Hydromorphinol

Clinical data
- Trade names: Numorphan
- Other names: Hydromorphinol, 14-hydroxy-7,8-dihydromorphine, RAM-320
- ATC code: none;

Legal status
- Legal status: AU: S8 (Controlled drug); BR: Class A1 (Narcotic drugs); CA: Schedule I; DE: Anlage I (Authorized scientific use only); US: Schedule I;

Identifiers
- IUPAC name (5α,6α)-3,6,14-Trihydroxy-4,5-epoxy-17-methylmorphinan;
- CAS Number: 2183-56-4 2190-27-4;
- PubChem CID: 5463858;
- DrugBank: DB01512;
- ChemSpider: 4576407;
- UNII: 1O00P9X5C1;
- KEGG: D12686;
- ChEMBL: ChEMBL1951706;
- CompTox Dashboard (EPA): DTXSID30176242 ;
- ECHA InfoCard: 100.016.878

Chemical and physical data
- Formula: C_{17}H_{21}NO_{4}
- Molar mass: 303.358 g·mol^{−1}
- 3D model (JSmol): Interactive image;
- SMILES CN1CC[C@]23[C@@H]4[C@H](CC[C@]2([C@H]1CC5=C3C(=C(C=C5)O)O4)O)O;
- InChI InChI=1S/C17H21NO4/c1-18-7-6-16-13-9-2-3-10(19)14(13)22-15(16)11(20)4-5-17(16,21)12(18)8-9/h2-3,11-12,15,19-21H,4-8H2,1H3/t11-,12+,15-,16-,17+/m0/s1; Key:AABLHGPVOULICI-BRJGLHKUSA-N;

= Hydromorphinol =

Opioid analgesic drug

Hydromorphinol (RAM-320, 14-hydroxydihydromorphine), is an opiate analogue that is a derivative of morphine, where the 14-position has been hydroxylated and the 7,8- double bond saturated.
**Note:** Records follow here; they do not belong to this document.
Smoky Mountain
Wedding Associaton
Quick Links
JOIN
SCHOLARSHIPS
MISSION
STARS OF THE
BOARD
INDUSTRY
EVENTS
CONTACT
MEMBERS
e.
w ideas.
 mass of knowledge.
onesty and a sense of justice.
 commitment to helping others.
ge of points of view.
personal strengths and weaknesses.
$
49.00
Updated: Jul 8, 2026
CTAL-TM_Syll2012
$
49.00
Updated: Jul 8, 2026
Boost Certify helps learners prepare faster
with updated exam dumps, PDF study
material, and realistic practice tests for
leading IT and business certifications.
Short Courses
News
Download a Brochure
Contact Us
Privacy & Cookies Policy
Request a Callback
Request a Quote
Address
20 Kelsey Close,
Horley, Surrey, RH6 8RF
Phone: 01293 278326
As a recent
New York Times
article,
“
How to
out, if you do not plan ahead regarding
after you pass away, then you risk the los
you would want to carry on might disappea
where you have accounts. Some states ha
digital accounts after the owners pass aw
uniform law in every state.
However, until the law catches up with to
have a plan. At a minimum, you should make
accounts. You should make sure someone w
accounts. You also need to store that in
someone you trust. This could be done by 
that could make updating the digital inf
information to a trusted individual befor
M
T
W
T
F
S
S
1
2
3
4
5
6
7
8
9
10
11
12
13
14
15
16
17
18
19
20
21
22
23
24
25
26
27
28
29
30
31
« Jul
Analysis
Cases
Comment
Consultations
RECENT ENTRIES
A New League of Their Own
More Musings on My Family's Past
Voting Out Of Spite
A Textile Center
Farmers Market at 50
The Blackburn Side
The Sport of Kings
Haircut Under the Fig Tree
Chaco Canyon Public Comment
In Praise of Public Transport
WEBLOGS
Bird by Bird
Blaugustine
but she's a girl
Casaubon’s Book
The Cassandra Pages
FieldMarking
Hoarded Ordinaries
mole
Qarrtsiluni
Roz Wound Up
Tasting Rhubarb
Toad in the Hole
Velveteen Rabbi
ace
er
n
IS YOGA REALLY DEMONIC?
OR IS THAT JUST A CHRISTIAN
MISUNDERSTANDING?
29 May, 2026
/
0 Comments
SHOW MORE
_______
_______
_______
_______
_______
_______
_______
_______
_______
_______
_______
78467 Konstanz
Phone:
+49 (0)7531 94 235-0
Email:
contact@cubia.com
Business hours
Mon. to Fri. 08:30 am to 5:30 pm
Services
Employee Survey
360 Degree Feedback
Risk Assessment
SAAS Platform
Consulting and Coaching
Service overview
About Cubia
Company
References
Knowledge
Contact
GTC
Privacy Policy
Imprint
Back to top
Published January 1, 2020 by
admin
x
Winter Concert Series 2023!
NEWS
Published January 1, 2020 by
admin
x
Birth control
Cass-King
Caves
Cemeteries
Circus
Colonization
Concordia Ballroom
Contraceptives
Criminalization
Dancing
It has similar effects to morphine such as sedation, analgesia and respiratory depression, but is twice as potent as morphine and has a steeper dose-response curve and longer half-life. It is used in medicine as the bitartrate salt (free base conversion ratio 0.643, molecular weight 471.5) and hydrochloride (free base conversion ratio 0.770, molecular weight 393.9)

Hydromorphinol has also been discovered to occur naturally in trace amounts within opium, although this is a very rare occurrence.

It is also called α-oxymorphol, and oxymorphol is itself a mixture of hydromorphinol and 4,5α-epoxy-17-methylmorphinan-3,6β,14-triol (β-oxymorphol) which is different at position 6 on the morphine carbon skeleton.

Hydromorphinol was developed in Austria in 1932. In the United States, it was never available and is classified as a Schedule I drug with a DEA ACSCN of 9301. The salts in use are the bitartrate (free base conversion ratio 0.643) and hydrochloride (0.770). The 2014, national aggregate manufacturing quota was 2 grams, unchanged from prior years.

Hydromorphinol is metabolized mainly in the liver in the same fashion as many other opioids and is itself a minor active metabolite of 14-hydroxydihydrocodeine, an uncommonly used opiate (but is therefore also an active metabolite of a first-order active metabolite of oxycodone).

It is distributed under the trade name Numorphan in some countries. It is controlled under the Single Convention On Narcotic Drugs.